Work to be completed.
Copy out the data below verbatim.

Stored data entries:
+ + + + +
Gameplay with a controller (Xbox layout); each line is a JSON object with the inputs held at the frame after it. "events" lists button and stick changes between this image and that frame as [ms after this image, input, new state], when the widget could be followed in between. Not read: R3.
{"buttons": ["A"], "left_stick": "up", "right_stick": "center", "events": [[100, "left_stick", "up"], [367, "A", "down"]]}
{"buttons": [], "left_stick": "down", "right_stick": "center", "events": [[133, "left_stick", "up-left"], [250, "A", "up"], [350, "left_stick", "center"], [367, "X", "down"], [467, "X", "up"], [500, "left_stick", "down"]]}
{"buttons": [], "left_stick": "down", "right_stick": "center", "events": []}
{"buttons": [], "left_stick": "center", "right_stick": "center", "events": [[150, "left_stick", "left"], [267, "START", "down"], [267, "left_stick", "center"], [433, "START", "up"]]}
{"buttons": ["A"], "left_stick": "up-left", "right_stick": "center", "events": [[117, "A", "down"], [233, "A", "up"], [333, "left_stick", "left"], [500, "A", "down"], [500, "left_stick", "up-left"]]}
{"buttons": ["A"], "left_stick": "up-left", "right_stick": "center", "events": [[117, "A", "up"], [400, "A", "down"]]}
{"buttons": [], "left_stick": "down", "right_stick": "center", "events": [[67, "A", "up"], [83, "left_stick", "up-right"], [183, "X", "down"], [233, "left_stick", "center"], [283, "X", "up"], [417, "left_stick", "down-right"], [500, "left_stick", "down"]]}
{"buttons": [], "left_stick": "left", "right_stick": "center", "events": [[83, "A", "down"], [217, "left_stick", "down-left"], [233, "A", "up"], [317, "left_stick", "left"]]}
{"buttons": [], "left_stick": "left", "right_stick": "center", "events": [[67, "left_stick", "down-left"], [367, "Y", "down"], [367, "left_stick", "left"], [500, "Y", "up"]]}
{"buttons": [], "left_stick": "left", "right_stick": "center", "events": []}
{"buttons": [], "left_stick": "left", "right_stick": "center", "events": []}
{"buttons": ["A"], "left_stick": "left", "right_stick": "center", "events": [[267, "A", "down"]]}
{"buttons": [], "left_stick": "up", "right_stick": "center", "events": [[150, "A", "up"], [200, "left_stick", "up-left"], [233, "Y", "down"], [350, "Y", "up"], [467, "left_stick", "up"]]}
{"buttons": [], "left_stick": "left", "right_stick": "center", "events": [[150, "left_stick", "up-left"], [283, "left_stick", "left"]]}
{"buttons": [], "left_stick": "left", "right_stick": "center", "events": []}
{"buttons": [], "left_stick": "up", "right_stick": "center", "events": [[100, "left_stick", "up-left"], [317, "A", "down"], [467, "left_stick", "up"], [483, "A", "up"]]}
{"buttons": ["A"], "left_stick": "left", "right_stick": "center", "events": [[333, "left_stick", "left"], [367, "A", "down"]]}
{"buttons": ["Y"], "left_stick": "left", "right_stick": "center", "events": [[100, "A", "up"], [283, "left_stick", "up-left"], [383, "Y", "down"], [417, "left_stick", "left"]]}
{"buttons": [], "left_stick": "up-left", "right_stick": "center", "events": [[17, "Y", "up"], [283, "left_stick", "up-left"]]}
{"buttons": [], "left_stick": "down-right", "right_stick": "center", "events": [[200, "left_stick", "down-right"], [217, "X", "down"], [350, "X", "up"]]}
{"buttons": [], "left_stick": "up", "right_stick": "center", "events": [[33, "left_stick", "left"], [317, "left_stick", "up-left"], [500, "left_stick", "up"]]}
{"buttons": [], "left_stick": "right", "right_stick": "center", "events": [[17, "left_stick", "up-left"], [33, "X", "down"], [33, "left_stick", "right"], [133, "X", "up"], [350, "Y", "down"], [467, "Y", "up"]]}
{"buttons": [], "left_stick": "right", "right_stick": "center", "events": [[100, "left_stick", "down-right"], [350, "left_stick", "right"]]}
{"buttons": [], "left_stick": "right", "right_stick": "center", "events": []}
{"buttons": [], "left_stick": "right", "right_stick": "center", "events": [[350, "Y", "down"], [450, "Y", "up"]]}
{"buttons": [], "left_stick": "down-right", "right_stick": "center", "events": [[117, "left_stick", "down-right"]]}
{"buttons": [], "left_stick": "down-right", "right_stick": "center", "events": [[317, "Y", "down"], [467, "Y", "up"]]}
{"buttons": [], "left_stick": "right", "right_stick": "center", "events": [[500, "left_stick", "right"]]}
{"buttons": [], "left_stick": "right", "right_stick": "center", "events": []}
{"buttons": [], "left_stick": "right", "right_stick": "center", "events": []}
+ + + + +
Output of the exercise.
Gameplay with a controller (Xbox layout); each line is a JSON object with the inputs held at the frame after it. "events" lists button and stick changes between this image and that frame as [ms after this image, input, new state], when the widget could be followed in between. Not read: R3.
{"buttons": ["A"], "left_stick": "up", "right_stick": "center", "events": [[100, "left_stick", "up"], [367, "A", "down"]]}
{"buttons": [], "left_stick": "down", "right_stick": "center", "events": [[133, "left_stick", "up-left"], [250, "A", "up"], [350, "left_stick", "center"], [367, "X", "down"], [467, "X", "up"], [500, "left_stick", "down"]]}
{"buttons": [], "left_stick": "down", "right_stick": "center", "events": []}
{"buttons": [], "left_stick": "center", "right_stick": "center", "events": [[150, "left_stick", "left"], [267, "START", "down"], [267, "left_stick", "center"], [433, "START", "up"]]}
{"buttons": ["A"], "left_stick": "up-left", "right_stick": "center", "events": [[117, "A", "down"], [233, "A", "up"], [333, "left_stick", "left"], [500, "A", "down"], [500, "left_stick", "up-left"]]}
{"buttons": ["A"], "left_stick": "up-left", "right_stick": "center", "events": [[117, "A", "up"], [400, "A", "down"]]}
{"buttons": [], "left_stick": "down", "right_stick": "center", "events": [[67, "A", "up"], [83, "left_stick", "up-right"], [183, "X", "down"], [233, "left_stick", "center"], [283, "X", "up"], [417, "left_stick", "down-right"], [500, "left_stick", "down"]]}
{"buttons": [], "left_stick": "left", "right_stick": "center", "events": [[83, "A", "down"], [217, "left_stick", "down-left"], [233, "A", "up"], [317, "left_stick", "left"]]}
{"buttons": [], "left_stick": "left", "right_stick": "center", "events": [[67, "left_stick", "down-left"], [367, "Y", "down"], [367, "left_stick", "left"], [500, "Y", "up"]]}
{"buttons": [], "left_stick": "left", "right_stick": "center", "events": []}
{"buttons": [], "left_stick": "left", "right_stick": "center", "events": []}
{"buttons": ["A"], "left_stick": "left", "right_stick": "center", "events": [[267, "A", "down"]]}
{"buttons": [], "left_stick": "up", "right_stick": "center", "events": [[150, "A", "up"], [200, "left_stick", "up-left"], [233, "Y", "down"], [350, "Y", "up"], [467, "left_stick", "up"]]}
{"buttons": [], "left_stick": "left", "right_stick": "center", "events": [[150, "left_stick", "up-left"], [283, "left_stick", "left"]]}
{"buttons": [], "left_stick": "left", "right_stick": "center", "events": []}
{"buttons": [], "left_stick": "up", "right_stick": "center", "events": [[100, "left_stick", "up-left"], [317, "A", "down"], [467, "left_stick", "up"], [483, "A", "up"]]}
{"buttons": ["A"], "left_stick": "left", "right_stick": "center", "events": [[333, "left_stick", "left"], [367, "A", "down"]]}
{"buttons": ["Y"], "left_stick": "left", "right_stick": "center", "events": [[100, "A", "up"], [283, "left_stick", "up-left"], [383, "Y", "down"], [417, "left_stick", "left"]]}
{"buttons": [], "left_stick": "up-left", "right_stick": "center", "events": [[17, "Y", "up"], [283, "left_stick", "up-left"]]}
{"buttons": [], "left_stick": "down-right", "right_stick": "center", "events": [[200, "left_stick", "down-right"], [217, "X", "down"], [350, "X", "up"]]}
{"buttons": [], "left_stick": "up", "right_stick": "center", "events": [[33, "left_stick", "left"], [317, "left_stick", "up-left"], [500, "left_stick", "up"]]}
{"buttons": [], "left_stick": "right", "right_stick": "center", "events": [[17, "left_stick", "up-left"], [33, "X", "down"], [33, "left_stick", "right"], [133, "X", "up"], [350, "Y", "down"], [467, "Y", "up"]]}
{"buttons": [], "left_stick": "right", "right_stick": "center", "events": [[100, "left_stick", "down-right"], [350, "left_stick", "right"]]}
{"buttons": [], "left_stick": "right", "right_stick": "center", "events": []}
{"buttons": [], "left_stick": "right", "right_stick": "center", "events": [[350, "Y", "down"], [450, "Y", "up"]]}
{"buttons": [], "left_stick": "down-right", "right_stick": "center", "events": [[117, "left_stick", "down-right"]]}
{"buttons": [], "left_stick": "down-right", "right_stick": "center", "events": [[317, "Y", "down"], [467, "Y", "up"]]}
{"buttons": [], "left_stick": "right", "right_stick": "center", "events": [[500, "left_stick", "right"]]}
{"buttons": [], "left_stick": "right", "right_stick": "center", "events": []}
{"buttons": [], "left_stick": "right", "right_stick": "center", "events": []}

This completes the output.